If we had known growing up and being a teenager would be so confusing, all of us would probably want to stay babies forever. Unfortunately, it isn't possible to stay in "Never-Never Land" for the rest of our lives. We have to face the challenges and confusion that life throws our way. .
Luckily, we have authors that write novels about the very issues we will be confronted with during our adolescent years. John Gough notes in School Librarian that, "Judy Blume is concerned to describe characters surviving, finding themselves, growing in understanding, coming to terms with life." (School Librarian) She is best known for her novels about middle-class children, which discuss problems of young people from their point of view and in their own language. Published by Bradbury Press, Inc., Blume wrote Then Again, Maybe I Won't in 1971. This novel adds to Blume's extensive collection of literature for young adults. In Then Again, Maybe I Won't, Blume asks herself what it would be like to be a twelve-year-old boy. Tony Miglione's father suddenly becomes a successful, rich businessman. The family moves from a working-class neighborhood into a well-to-do Long Island suburb. Tony faces moral problems: his mother's acquiescence to snobbish neighbors; his brother's choice of money over career; the self-imposed "exile" of his grandmother, who is supplanted by a hired cook; and his knowledge that Joel, the boy next door, is shoplifting. In addition to all of that, Tony wonders when he, too, will have wet dreams, how to prevent uncontrollable erections, and if he will be arrested for practicing voyeurism on Joel's sister, the girl next door. Tony is growing up but he feels like he doesn't have anyone to talk to about it. He develops severe stomach pains which neither a medical doctor nor a psychiatrist can cure. Having all this money has turned Tony's life upside down. .
Tony, like so many other adolescents, becomes confused about who he is, his place in society, and his place in his family.

INFORMATION GIVEN ->
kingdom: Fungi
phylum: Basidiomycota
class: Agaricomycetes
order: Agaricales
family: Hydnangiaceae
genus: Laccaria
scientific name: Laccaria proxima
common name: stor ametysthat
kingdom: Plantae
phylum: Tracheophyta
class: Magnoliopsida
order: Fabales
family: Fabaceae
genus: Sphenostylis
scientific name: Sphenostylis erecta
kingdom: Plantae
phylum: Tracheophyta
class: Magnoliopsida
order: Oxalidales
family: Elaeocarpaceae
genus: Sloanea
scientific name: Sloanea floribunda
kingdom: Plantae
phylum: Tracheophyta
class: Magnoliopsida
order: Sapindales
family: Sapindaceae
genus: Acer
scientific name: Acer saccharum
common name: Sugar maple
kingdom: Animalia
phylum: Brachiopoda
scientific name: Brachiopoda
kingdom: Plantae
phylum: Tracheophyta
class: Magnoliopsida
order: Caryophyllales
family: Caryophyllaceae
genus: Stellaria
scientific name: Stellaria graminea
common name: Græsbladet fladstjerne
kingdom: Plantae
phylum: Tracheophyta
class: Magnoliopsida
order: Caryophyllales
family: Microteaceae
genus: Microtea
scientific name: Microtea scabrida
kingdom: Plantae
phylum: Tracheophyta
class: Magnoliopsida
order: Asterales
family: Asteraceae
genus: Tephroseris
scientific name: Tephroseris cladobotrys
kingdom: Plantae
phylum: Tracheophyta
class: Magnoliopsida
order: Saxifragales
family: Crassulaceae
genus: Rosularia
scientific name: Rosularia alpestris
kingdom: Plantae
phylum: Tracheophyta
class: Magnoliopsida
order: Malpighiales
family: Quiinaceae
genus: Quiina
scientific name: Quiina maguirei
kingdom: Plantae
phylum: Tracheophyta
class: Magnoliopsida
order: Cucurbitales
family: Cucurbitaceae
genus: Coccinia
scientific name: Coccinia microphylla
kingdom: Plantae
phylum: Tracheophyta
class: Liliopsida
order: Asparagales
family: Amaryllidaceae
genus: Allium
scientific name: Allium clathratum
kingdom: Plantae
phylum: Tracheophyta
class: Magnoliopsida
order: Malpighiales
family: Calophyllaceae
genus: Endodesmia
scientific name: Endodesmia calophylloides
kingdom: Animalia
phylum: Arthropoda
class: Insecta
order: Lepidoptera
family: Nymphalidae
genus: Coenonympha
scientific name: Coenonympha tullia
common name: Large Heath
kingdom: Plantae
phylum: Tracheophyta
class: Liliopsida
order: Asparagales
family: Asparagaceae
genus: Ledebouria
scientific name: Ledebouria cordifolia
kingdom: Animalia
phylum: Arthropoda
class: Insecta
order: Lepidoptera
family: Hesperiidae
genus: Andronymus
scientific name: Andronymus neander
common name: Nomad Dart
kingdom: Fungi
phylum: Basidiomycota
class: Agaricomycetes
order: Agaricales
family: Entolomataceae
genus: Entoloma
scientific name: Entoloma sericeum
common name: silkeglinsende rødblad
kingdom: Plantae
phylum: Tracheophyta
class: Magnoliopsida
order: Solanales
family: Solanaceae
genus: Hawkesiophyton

WHAT YOU NEED TO DO ->
A: In the essay on Then Again, Maybe I Won't, reproduce the part that opens with the words "If we had known" and closes with "throws our way. .", switching "babies" to "children".
B: List the moral problems that the essay on Then Again, Maybe I Won't says Tony faces.
C: According to the essay on Then Again, Maybe I Won't, which publisher brought out the novel, and in what year did Blume write it?

EXERCISE SOLUTIONS ->
A:
If we had known growing up and being a teenager would be so confusing, all of us would probably want to stay children forever. Unfortunately, it isn't possible to stay in "Never-Never Land" for the rest of our lives. We have to face the challenges and confusion that life throws our way. .

B:
- His mother's acquiescence to snobbish neighbors
- His brother's choice of money over career
- The self-imposed "exile" of his grandmother, who is supplanted by a hired cook
- His knowledge that Joel, the boy next door, is shoplifting

C: Bradbury Press, Inc.; Blume wrote it in 1971.